By Staff | Aug 24, 2012

Rivalries seem to be part of being human. Our earliest rivalries are with our own brothers and sisters. Then we go off to school where we have rivalries with our classmates, then other schools.

Fortunately, we grow up and the rivalries do not seem as important. That is what a declining population that is increasingly elderly will teach you to do.

Rivalries still exist and today the competition is fierce for what appears to be a drought-reduced crop. The groups are both the producers and the users with each trying to work their way through this situation. As a producer of corn and soybeans, I am wondering just what I will have available to sell in the coming months to cover my expenses for this year and prepare for next year.

Until the combine starts and the yield monitor indicates my actual numbers, I am going on the estimation of a crop that is 60 percent of normal. That reduces 180 bushels per acre corn crop to 108.

My combine will work 60 percent as hard and use less diesel fuel. At harvest’s end, my bins will only contain 60 percent of what they held in previous years. My trips to deliver my crop will be 60 percent of normal.

I am counting heavily on crop insurance. After paying into crop insurance for many years, this will be the first year I will file a claim.

I believe every farmer has a one sentence prayer that goes, “Lord, let me be in business a year from now.”

While I am doing my best to stay in business, so are the people that depend on my crops; the livestock producers, ethanol plants and export buyers. I want them to remain healthy and in business a year from now.

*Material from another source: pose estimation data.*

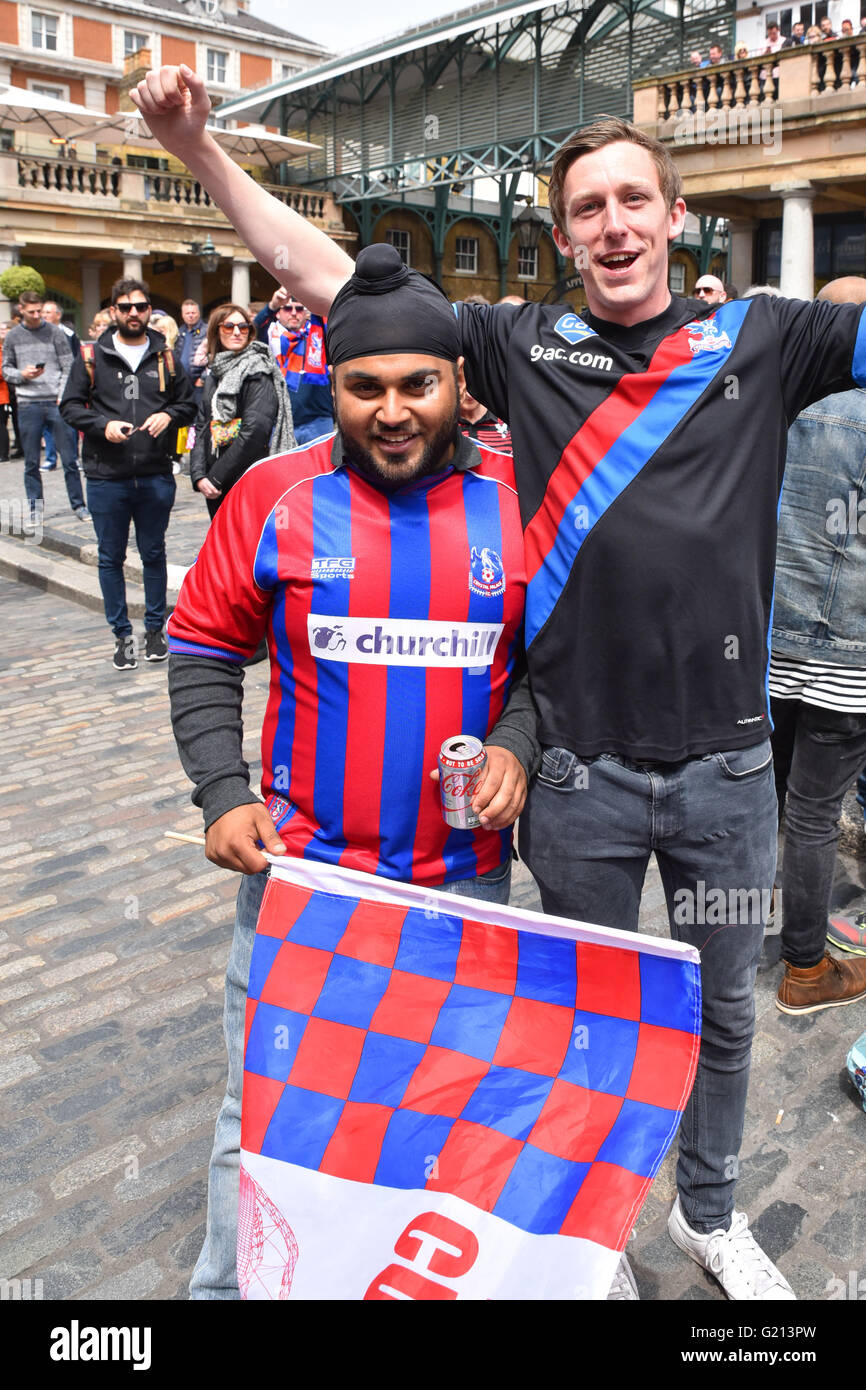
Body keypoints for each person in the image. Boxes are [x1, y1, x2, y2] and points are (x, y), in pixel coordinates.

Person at [135, 64, 866, 1303]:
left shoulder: (761, 335)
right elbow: (329, 275)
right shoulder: (518, 344)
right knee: (571, 1035)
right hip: (573, 781)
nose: (614, 225)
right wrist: (204, 158)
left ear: (675, 213)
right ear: (562, 230)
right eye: (587, 208)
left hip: (734, 782)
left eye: (634, 200)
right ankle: (579, 1239)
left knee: (728, 1013)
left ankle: (708, 1210)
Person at [166, 244, 534, 1299]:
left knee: (433, 1115)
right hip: (301, 886)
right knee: (265, 1121)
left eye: (418, 383)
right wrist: (223, 792)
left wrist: (517, 740)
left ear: (460, 384)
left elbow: (545, 667)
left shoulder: (518, 500)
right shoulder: (274, 493)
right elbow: (199, 644)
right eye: (362, 386)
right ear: (329, 383)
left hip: (461, 888)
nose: (391, 409)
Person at [770, 277, 866, 1013]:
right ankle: (806, 969)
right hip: (847, 658)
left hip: (771, 647)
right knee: (812, 813)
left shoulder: (781, 406)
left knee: (771, 805)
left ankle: (757, 935)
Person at [60, 277, 196, 670]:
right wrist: (101, 425)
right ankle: (122, 635)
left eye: (140, 306)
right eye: (125, 307)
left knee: (154, 554)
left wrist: (167, 414)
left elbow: (187, 405)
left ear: (149, 309)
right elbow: (69, 407)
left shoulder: (166, 356)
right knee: (110, 557)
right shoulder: (91, 355)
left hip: (154, 473)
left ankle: (155, 630)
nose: (134, 313)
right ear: (113, 311)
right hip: (107, 475)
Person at [190, 302, 294, 519]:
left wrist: (216, 477)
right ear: (216, 332)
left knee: (247, 547)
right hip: (215, 478)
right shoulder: (215, 372)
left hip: (247, 476)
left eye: (243, 327)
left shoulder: (258, 370)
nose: (237, 332)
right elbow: (202, 425)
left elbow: (256, 430)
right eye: (229, 326)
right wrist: (199, 474)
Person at [2, 290, 88, 522]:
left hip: (55, 402)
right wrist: (22, 374)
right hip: (28, 403)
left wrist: (62, 395)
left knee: (70, 459)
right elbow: (6, 369)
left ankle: (79, 505)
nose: (37, 315)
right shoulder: (13, 337)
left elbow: (68, 365)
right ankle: (35, 508)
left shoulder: (54, 333)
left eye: (40, 310)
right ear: (21, 310)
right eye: (32, 311)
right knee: (31, 461)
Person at [257, 290, 334, 445]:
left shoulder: (318, 333)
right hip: (281, 420)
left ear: (305, 313)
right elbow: (254, 328)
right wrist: (272, 305)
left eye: (299, 309)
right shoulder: (272, 337)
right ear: (278, 314)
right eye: (287, 308)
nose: (293, 313)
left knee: (321, 469)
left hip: (318, 420)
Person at [41, 300, 80, 471]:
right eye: (43, 312)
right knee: (46, 424)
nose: (44, 315)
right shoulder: (37, 334)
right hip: (44, 385)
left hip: (65, 385)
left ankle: (72, 457)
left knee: (68, 423)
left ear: (58, 315)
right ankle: (50, 458)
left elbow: (75, 359)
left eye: (48, 312)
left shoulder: (69, 334)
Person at [459, 373, 512, 453]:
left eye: (474, 384)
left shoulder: (508, 420)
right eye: (463, 385)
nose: (469, 394)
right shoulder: (444, 426)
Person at [176, 298, 208, 405]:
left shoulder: (207, 331)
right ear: (182, 315)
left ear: (198, 314)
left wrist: (203, 378)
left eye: (193, 313)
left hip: (199, 384)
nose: (190, 315)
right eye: (187, 313)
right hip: (183, 383)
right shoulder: (179, 332)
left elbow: (214, 357)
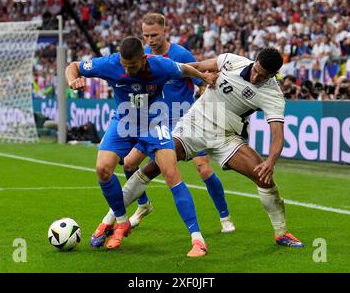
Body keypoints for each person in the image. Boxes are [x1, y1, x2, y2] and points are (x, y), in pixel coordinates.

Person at [110, 47, 304, 248]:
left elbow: (277, 134)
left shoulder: (273, 95)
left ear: (273, 75)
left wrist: (270, 162)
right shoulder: (231, 61)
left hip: (225, 136)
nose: (255, 77)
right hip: (194, 126)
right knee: (152, 167)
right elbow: (194, 67)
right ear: (254, 61)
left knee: (264, 177)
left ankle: (281, 233)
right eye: (256, 70)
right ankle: (109, 220)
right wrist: (200, 76)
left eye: (262, 76)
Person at [65, 36, 217, 257]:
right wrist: (72, 80)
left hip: (155, 123)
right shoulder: (110, 63)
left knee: (171, 173)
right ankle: (122, 220)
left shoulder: (160, 64)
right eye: (125, 66)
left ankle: (197, 239)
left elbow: (184, 69)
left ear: (143, 59)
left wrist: (203, 77)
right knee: (103, 169)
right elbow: (74, 67)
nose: (129, 70)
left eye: (133, 66)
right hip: (123, 122)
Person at [97, 13, 235, 234]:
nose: (150, 40)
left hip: (184, 122)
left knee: (204, 169)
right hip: (154, 123)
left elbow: (201, 81)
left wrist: (202, 100)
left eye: (154, 35)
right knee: (129, 163)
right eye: (146, 36)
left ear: (164, 31)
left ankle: (224, 216)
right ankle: (143, 205)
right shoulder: (143, 58)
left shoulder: (180, 54)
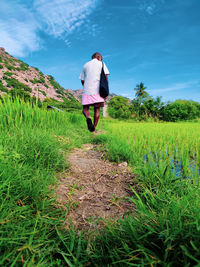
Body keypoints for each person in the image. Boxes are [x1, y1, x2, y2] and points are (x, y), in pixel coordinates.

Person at [79, 52, 110, 132]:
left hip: (87, 89)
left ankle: (88, 118)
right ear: (98, 57)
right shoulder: (101, 64)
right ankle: (94, 129)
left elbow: (82, 80)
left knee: (85, 109)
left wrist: (86, 87)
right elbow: (106, 78)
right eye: (101, 58)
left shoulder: (85, 65)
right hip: (98, 90)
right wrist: (106, 91)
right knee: (97, 109)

It bothers me when one group wants preferential treatment and singles out another group to pay the price for their preferential treatment. The cattlemen’s organization wants the ethanol plants to go away and return to the days of cheap corn. They are using this calamity to justify their argument.

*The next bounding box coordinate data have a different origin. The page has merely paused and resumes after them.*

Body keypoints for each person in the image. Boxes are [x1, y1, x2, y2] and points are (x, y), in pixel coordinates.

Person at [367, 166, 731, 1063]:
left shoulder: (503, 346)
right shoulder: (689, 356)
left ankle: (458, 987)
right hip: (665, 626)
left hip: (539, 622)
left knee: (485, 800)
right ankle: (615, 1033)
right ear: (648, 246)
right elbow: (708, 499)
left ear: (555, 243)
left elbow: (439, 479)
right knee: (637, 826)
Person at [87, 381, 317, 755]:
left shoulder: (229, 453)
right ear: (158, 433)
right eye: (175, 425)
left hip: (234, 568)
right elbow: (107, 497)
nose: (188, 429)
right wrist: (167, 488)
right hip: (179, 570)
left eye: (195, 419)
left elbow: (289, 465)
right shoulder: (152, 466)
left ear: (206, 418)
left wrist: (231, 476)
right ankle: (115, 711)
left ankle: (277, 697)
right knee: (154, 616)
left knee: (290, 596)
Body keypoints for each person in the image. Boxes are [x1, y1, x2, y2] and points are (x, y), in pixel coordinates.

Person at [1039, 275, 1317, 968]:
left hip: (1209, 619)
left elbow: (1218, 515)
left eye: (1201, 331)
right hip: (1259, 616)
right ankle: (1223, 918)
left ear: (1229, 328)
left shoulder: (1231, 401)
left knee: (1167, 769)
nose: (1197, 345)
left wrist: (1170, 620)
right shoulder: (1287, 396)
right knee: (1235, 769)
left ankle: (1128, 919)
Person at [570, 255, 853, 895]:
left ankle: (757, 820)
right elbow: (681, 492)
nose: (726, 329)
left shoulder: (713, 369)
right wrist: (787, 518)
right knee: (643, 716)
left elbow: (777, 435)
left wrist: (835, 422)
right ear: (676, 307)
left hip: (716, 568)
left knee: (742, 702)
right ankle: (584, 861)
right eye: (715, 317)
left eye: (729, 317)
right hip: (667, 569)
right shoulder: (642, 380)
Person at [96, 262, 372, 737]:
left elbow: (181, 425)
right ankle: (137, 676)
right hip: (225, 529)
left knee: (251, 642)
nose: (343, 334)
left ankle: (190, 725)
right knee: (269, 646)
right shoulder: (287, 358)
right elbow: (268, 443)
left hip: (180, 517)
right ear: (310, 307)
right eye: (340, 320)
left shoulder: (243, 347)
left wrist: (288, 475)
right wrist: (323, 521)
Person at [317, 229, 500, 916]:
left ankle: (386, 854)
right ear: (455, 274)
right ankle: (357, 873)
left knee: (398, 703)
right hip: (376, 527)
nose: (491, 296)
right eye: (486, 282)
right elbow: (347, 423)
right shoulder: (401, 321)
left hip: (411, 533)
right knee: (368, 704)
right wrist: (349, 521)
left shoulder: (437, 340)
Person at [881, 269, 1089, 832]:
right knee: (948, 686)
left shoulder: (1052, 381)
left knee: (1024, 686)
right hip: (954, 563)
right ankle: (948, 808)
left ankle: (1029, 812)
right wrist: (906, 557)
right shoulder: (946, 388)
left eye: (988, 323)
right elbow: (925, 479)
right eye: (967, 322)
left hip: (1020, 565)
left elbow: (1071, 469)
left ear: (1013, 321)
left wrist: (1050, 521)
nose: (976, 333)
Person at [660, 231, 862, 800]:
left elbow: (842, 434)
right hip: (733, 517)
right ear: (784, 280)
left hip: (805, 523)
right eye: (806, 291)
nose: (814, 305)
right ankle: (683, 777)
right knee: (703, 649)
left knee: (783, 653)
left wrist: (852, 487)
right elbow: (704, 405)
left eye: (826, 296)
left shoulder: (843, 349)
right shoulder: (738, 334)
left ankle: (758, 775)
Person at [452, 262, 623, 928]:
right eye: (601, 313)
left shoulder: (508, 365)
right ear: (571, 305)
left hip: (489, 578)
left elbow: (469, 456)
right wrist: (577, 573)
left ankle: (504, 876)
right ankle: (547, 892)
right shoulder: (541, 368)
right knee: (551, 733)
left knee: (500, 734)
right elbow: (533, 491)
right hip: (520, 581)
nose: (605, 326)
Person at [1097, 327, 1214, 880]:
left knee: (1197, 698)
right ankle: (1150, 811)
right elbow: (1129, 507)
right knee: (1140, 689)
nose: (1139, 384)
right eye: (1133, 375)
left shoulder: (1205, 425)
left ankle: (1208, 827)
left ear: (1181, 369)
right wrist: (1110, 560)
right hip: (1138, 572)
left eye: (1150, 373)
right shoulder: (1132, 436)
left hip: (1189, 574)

The days of cheap corn are coming; it just won’t be this year. The drought has put all of us in uncharted territory and it is a time when we need to work together and not seek to improve one’s welfare at the expense of another.

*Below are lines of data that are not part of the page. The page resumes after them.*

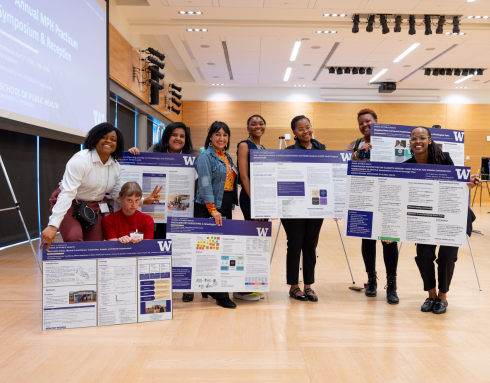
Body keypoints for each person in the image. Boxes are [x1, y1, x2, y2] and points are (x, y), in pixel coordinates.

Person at [40, 123, 161, 251]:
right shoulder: (81, 160)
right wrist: (53, 225)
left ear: (117, 144)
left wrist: (142, 201)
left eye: (113, 139)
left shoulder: (115, 166)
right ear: (95, 138)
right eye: (104, 137)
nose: (108, 141)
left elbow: (116, 194)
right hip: (71, 203)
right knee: (74, 238)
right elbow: (67, 193)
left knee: (96, 246)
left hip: (94, 207)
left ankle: (89, 272)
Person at [404, 127, 479, 314]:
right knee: (424, 255)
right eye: (414, 138)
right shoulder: (407, 166)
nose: (418, 141)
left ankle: (442, 297)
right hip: (424, 219)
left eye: (422, 137)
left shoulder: (443, 158)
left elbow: (457, 184)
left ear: (430, 140)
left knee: (447, 256)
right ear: (410, 142)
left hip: (450, 218)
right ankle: (431, 295)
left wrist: (467, 183)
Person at [345, 109, 400, 304]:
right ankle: (371, 280)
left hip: (387, 198)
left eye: (368, 121)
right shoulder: (353, 145)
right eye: (361, 123)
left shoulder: (391, 143)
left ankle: (392, 285)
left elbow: (403, 166)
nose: (364, 125)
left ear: (377, 121)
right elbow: (342, 170)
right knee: (367, 240)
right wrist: (356, 156)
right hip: (364, 198)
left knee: (389, 241)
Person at [194, 121, 239, 309]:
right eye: (217, 134)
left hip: (225, 206)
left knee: (222, 250)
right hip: (209, 208)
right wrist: (212, 209)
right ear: (210, 137)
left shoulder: (227, 157)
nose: (222, 138)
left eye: (225, 135)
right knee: (213, 252)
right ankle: (221, 295)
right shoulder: (206, 157)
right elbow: (204, 185)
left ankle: (209, 288)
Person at [128, 122, 196, 240]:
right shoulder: (154, 150)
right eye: (174, 135)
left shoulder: (193, 156)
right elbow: (140, 168)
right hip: (156, 209)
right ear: (167, 136)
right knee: (157, 241)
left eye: (182, 136)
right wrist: (133, 154)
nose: (178, 139)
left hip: (180, 210)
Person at [282, 115, 325, 302]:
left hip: (316, 204)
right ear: (294, 133)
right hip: (294, 205)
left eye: (307, 127)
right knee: (295, 244)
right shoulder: (289, 151)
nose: (305, 131)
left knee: (310, 245)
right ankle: (293, 286)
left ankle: (308, 286)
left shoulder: (322, 149)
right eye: (300, 129)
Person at [235, 114, 267, 302]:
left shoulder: (263, 147)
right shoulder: (244, 145)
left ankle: (252, 284)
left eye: (261, 123)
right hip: (251, 199)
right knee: (251, 243)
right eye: (253, 124)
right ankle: (242, 288)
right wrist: (257, 203)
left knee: (259, 243)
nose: (257, 126)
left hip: (263, 200)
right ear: (247, 127)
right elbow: (244, 176)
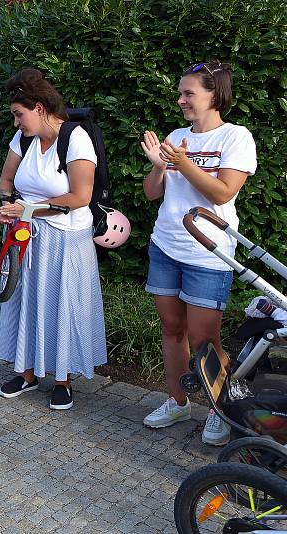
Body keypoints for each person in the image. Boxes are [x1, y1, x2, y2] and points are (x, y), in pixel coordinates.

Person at [140, 61, 256, 446]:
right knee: (172, 330)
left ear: (213, 94)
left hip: (209, 253)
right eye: (180, 93)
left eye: (188, 93)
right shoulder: (176, 136)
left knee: (206, 340)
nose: (181, 100)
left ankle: (219, 411)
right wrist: (160, 167)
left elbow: (223, 193)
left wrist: (184, 162)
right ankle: (176, 401)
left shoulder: (235, 138)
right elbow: (152, 193)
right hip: (166, 246)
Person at [0, 68, 107, 411]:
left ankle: (62, 379)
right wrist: (7, 207)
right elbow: (5, 181)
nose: (16, 123)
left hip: (65, 239)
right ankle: (26, 373)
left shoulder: (76, 139)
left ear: (39, 107)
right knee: (22, 299)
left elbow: (80, 196)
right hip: (25, 234)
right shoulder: (23, 140)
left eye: (19, 115)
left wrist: (29, 209)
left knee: (61, 302)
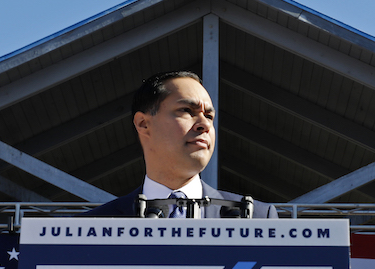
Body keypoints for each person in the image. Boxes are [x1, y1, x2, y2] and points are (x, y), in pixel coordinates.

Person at [85, 71, 278, 219]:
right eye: (187, 110)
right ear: (144, 124)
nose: (205, 124)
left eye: (209, 116)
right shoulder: (90, 228)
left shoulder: (257, 217)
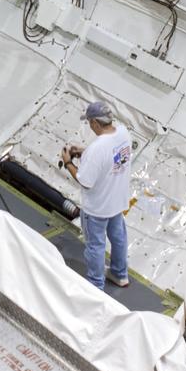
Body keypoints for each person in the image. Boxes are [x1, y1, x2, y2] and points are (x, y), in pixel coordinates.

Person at [60, 100, 132, 291]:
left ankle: (95, 286)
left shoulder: (97, 149)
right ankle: (119, 274)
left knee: (95, 246)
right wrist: (83, 151)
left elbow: (85, 181)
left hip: (98, 209)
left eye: (90, 122)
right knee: (119, 238)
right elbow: (112, 158)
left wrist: (68, 162)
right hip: (117, 203)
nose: (90, 126)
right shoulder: (124, 133)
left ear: (96, 123)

When times are tough, I believe a little humor is needed so here is my story.

Ole and Sven went to truck driving school. At the end of the school, it was time for the final exam and it was an oral exam.

The instructor sat down with Ole and said, “Ole, you are starting down a mountain pass and Sven is sleeping in the bunk behind you.

“You are fully loaded and you just lost your brakes. On one side of you is a drop off of 1,000 feet and coming at you the other way is a school bus with kids in it. What are you going to do?”

Ole thought a minute and said, “Well, I would wake up Sven.”

The instructor said, “What? You would wake up Sven? What kind of an answer is that?”

“Well,” said Ole. “You see, Sven has never seen an accident like this before.”

That is where we are today.

We have never seen an accident like this before. Let’s hope it is a long, long time before we see another one.